A hand on her hip, Lady Delia faced him down. “I should be insulted that the first sentence out of your mouth is a question about another woman.” She huffed dramatically. “But if you must know, your exalted N’thuil is perfectly safe. Arrived in company this morning with everyone’s favorite overbearing faery . . . and two dead bodies. Ugh!” She shuddered.

“Two dead . . .? Do you mean . . .”

“Don’t ask. If it were me, I’d have left them to rot, but Miss Munro seems to think they deserve better.” She placed the cup on the washstand. Drew a silver-bladed knife from a pocket in her apron and laid it beside the cup. “You’re fortunate we had the needed supplies in stores. All but for . . . you know.” She wrinkled her nose.

“All too well.” Gritting his teeth, he drew back the quilt, sat up, and put his feet on the floor. The room wobbled, and blue and silver flames licked at the edges of his vision. His skin crawled as if stretched too tight over his bones and the beast sank its razor beak into his brain, talons raking his lungs until it hurt to breathe. It was later in the afternoon than he thought.

“There was barely enough for a day’s dose . . . perhaps two if you’re cautious,” Lady Delia explained.

“That will see me through until I return to London.”

“Is that your plan? I thought resurrection lay in Cornwall.”

“I brought it with me.”

He stood, pausing as the room settled, then padded across the floor to the washstand. Delia followed his every move with arched brows and an appraising stare as if comparing the lover he’d been with the wreck of a man he’d become. Not that he cared overmuch what she saw or what she surmised. Their time together had been brief, both of them fully aware it was an arrangement built on expediency and loneliness. A way to forget for a few hours. A way to remember without weeping.

He took up the knife with a quick hiss of indrawn breath. Spread his left palm, drawing the blade across in a quick parting slice. Blood welled behind the cut. A tip of his hand and the drops slid into the cup of gelatinous phlegm. He tried not to think too hard as he swirled the elixir, put the cup to his lips, and downed it in one swallow. The draught, along with his stomach lining, sought to claw its way back up his throat. He shoved it down with a few swallows. Rested head bowed until the worst passed and the agony of the curse subsided.

“Better?” Delia asked.

“Than what?”

She laughed. “Fair point. But you’re breathing, standing, and more or less coherent, so I’ll term the whole a success.”

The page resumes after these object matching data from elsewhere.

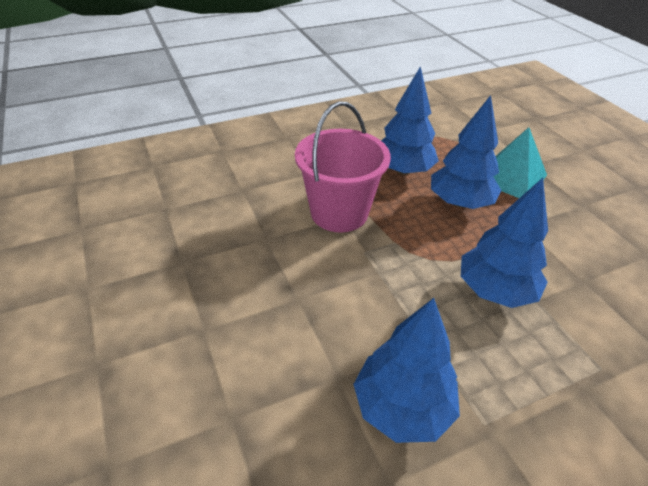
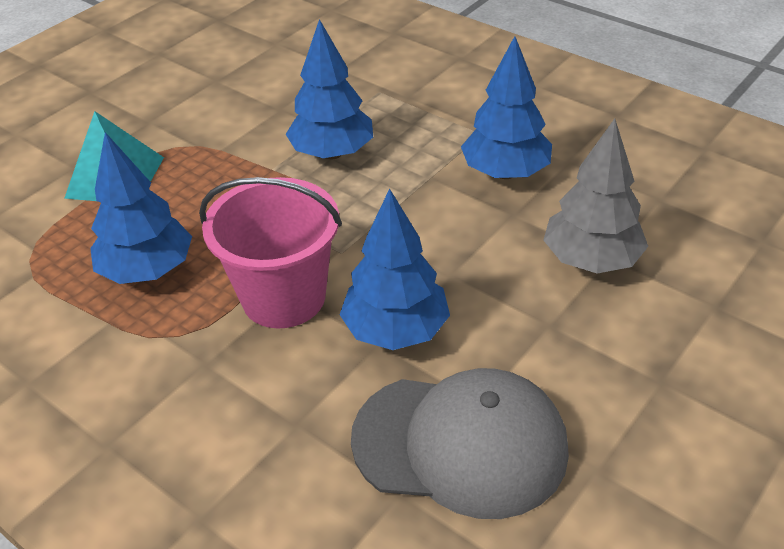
camera: 115 degrees left, 0 degrees up
blue tree [431,95,502,209] -> blue tree moved to [339,188,450,350]
none -> grey cap [351,368,569,519]
none -> grey tree [543,119,648,273]

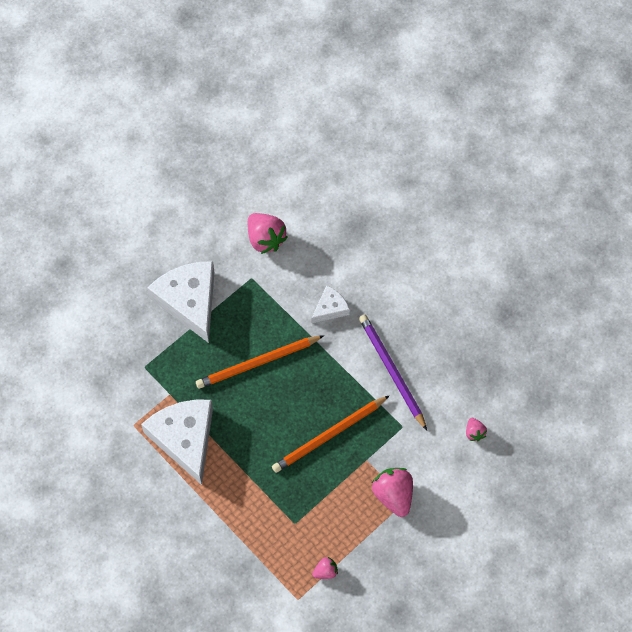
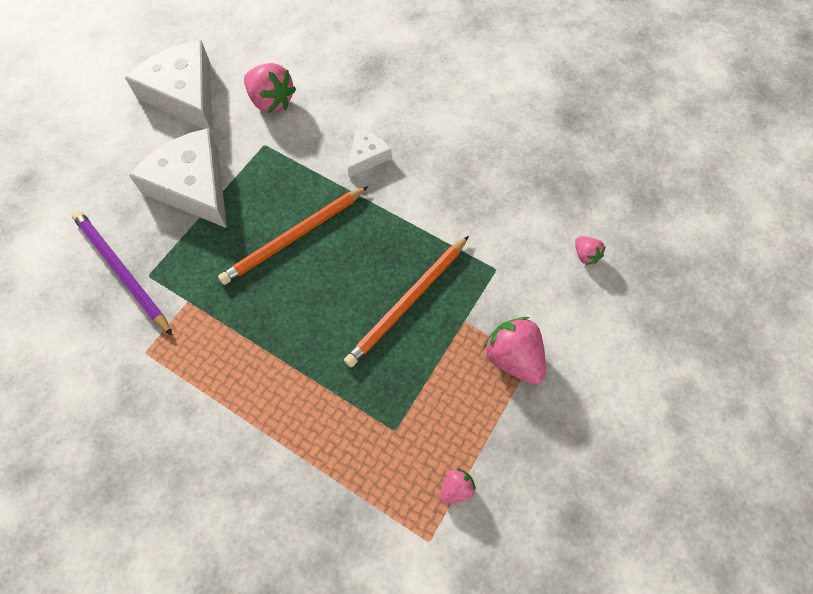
camera: 15 degrees left, 0 degrees up
white cheese [141,400,213,485] -> white cheese moved to [125,41,212,132]
purple pencil [359,315,427,431] -> purple pencil moved to [71,210,172,335]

He took up a towel, closed his hand to a fist around it until the bleeding stopped. Returned to his bed where fresh clothes had been laid for him. A little large and not the first stare of fashion, but clean.

As he dressed, she continued to regard him with a sly curve to her mouth that never boded well. “A little bird tells me you’ve inherited a dukedom.”

“By English law, I’m a duke. By Imnada law, I’m as outcast as ever.”

“Yes, the tale going round is that you’re guilty of patricide. Or in your case grand patricide.” She waved away the accusation as if it were a pesky fly not worthy of her attention. “Sir Dromon’s a boob. Anyone who knows you knows such a story is laughable.”

“That’s just it. They don’t know me. I left at twenty-one for the army and returned to a sentencing and exile. I’m a stranger to most of them. Sir Dromon could tell them I ate babies for breakfast and puppies for lunch and they’d believe him. The men who attacked us certainly did.”

He pulled a shirt over his head, recalling Meeryn’s accusations at the cottage. Her words had struck a little too close to home. Had he compensated for past weaknesses by armoring himself in callous indifference and calling it strength? Had he lost the use of his heart when he’d lost his clan mark? And was that what this recent horrible pain was in the left side of his chest? Had it come to life again upon the auspicious arrival of a little brown mouse?